Gagueira: nem sempre a causa é psicológica


21 de junho de 2013


*Notícia publicada no Saúde Informa

Problema pode ser genético ou desencadeado por lesões cerebrais, dentre outros fatores

Rupturas no fluxo da fala, como prolongamento, bloqueios, repetição de sílabas ou sons. Estes são os sinais mais claros da gagueira, falha no processamento temporal da fala que está presente em cerca de dois milhões de brasileiros, segundo estimativas do Instituto Brasileiro de Fluência. E engana-se quem pensa que as causas desse problema são apenas de ordem psicológica.

A professora do Departamento de Fonoaudiologia da Faculdade de Medicina da UFMG, Vanessa de Oliveira Martins-Reis, coordena pesquisas sobre a fluência de fala e suas características. Segundo ela, nas gagueiras de desenvolvimento – causadas por disfunções no sistema nervoso central, com base genética – os fatores psicológicos agem mais como uma consequência do problema do que como causa.

“Após tantas tentativas frustradas de se comunicarem, as pessoas que gaguejam podem começar a ter medo de falar, ficando inseguras em situações de comunicação verbal. Às vezes as pessoas pensam que é timidez, mas na verdade a pessoa tem consciência do seu problema e começa a evitar essas situações”, explica a fonoaudióloga.

Há ainda as gagueiras adquiridas, que podem ser neurogênicas ou psicogênicas. No primeiro caso, o problema começa a partir de alguma lesão cerebral identificável, como traumatismos cranianos ou acidentes vasculares cerebrais. Já as gagueiras psicogênicas estão associadas a problemas psiquiátricos ou psicológicos bem definidos.

Características

A fonoaudióloga explica ainda que essas gagueiras têm características diferentes e gravidades que podem ser classificadas numa escala que vai de muito leve a muito grave. “Ninguém é 100% fluente, em alguns momentos esquecemos uma palavra e apresentamos rupturas na fala que refletem o planejamento da linguagem, hesitações, interjeições, dentre outras. Mas isso não necessariamente caracteriza um distúrbio da fala”, afirma.
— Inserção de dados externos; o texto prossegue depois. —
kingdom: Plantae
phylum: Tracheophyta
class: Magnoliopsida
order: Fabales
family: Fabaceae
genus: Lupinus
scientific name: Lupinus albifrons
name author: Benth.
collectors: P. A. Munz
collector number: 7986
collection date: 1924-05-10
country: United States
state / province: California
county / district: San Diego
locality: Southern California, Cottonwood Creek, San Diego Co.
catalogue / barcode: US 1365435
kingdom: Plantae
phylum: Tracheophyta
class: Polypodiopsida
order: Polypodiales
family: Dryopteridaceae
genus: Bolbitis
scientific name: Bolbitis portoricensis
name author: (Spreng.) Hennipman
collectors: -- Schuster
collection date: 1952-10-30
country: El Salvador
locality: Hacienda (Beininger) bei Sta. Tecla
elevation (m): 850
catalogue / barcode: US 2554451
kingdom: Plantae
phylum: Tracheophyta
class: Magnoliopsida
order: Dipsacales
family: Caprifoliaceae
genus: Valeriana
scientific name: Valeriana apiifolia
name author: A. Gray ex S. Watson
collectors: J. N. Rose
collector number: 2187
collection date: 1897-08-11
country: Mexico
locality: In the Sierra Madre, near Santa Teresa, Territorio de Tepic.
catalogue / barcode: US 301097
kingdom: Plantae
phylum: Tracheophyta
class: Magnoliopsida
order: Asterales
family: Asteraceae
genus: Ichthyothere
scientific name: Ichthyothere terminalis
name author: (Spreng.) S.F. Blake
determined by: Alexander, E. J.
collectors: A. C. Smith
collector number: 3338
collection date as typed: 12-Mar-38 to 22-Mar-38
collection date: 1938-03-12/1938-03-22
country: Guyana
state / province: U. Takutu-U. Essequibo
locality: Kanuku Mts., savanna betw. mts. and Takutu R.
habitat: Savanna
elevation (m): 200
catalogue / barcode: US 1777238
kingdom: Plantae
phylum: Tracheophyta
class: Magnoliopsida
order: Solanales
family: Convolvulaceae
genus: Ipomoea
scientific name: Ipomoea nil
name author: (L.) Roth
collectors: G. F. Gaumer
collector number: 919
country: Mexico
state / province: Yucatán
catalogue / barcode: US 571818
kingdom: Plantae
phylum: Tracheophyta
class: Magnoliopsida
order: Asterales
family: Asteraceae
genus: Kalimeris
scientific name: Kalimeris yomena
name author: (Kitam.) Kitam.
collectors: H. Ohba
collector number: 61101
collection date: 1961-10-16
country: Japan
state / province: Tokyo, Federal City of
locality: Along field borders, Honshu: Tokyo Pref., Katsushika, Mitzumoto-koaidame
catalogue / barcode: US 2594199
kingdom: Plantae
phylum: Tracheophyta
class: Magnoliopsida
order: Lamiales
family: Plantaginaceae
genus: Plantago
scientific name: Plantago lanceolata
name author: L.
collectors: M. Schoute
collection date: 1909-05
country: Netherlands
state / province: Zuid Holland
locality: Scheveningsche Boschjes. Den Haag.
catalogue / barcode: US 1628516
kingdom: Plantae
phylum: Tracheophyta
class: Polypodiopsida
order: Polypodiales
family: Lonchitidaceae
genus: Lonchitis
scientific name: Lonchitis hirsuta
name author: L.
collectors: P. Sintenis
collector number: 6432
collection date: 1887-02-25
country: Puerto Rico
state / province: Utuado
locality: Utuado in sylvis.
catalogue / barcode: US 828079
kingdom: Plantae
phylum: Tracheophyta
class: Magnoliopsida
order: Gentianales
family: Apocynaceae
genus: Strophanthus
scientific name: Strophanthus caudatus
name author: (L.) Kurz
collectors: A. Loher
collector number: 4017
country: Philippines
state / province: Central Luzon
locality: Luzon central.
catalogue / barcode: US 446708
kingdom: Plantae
A partir das escalas de gravidade e dos valores de referência para os testes que avaliam a fluência da fala, é possível diferenciar o que é normal e o que é alterado. “A gravidade vai depender do número de disfluências gagas que a pessoa tem e da duração dessas disfluências, ou seja, quanto tempo o indivíduo leva para retomar a fluência”, afirma a professora Vanessa Martins-Reis.

Tratamento

Não existe cura para a gagueira, mas há tratamentos que podem melhorar muito as disfluências. No caso das gagueiras de desenvolvimento e neurogênicas, o tratamento mais indicado é a terapia fonoaudiológica. “Na terapia, agente trabalha as técnicas de promoção da fluência. Algumas pessoas têm uma gagueira mais resistente, mas já estão sendo desenvolvidos internacionalmente medicamentos para essa finalidade”, adianta a fonoaudióloga.

Já na infância, em muitos casos de gagueira do desenvolvimento,pode haver uma remissão espontânea do problema. Porém, Vanessa Martins-Reis pondera que, desde os primeiros sintomas, as crianças devem ser acompanhadas por um fonoaudiólogo especializado em gagueira. “Não necessariamente o fonoaudiólogo vai colocar a criança em terapia, mas vai levantar quais fatores de risco estão contribuindo para o aparecimento e persistência dos sintomas e tomar as condutas necessárias”, conta.

Ilustração: Carina Cardoso

Por que a pessoa não gagueja quando canta?

Quando se fala em gagueira, essa pergunta é muito comum e tem uma explicação simples. Isso ocorre porque, ao falar,a pessoa pode usar duas regiões cerebrais distintas. Há um circuito cerebral responsável pela fala espontânea ou proposicional e outro associado a uma fala pré-programada ou mediada por estímulos externos. Dessa forma, enquanto conversamos ocorre, ao mesmo tempo e de forma sincronizada,o planejamento do conteúdo, do ritmo e do controle motor na fala. Já na música, esse planejamento já está pronto e, portanto, a pessoa apenas o reproduz. “Algumas pessoas que gaguejam têm falhas nos circuitos cerebrais responsáveis pela fala espontânea, mas, quando cantam,elas usam a outra região cerebral, que em muitos não vai ter alteração, por isso eles não gaguejam”, explica Vanessa Martins-Reis.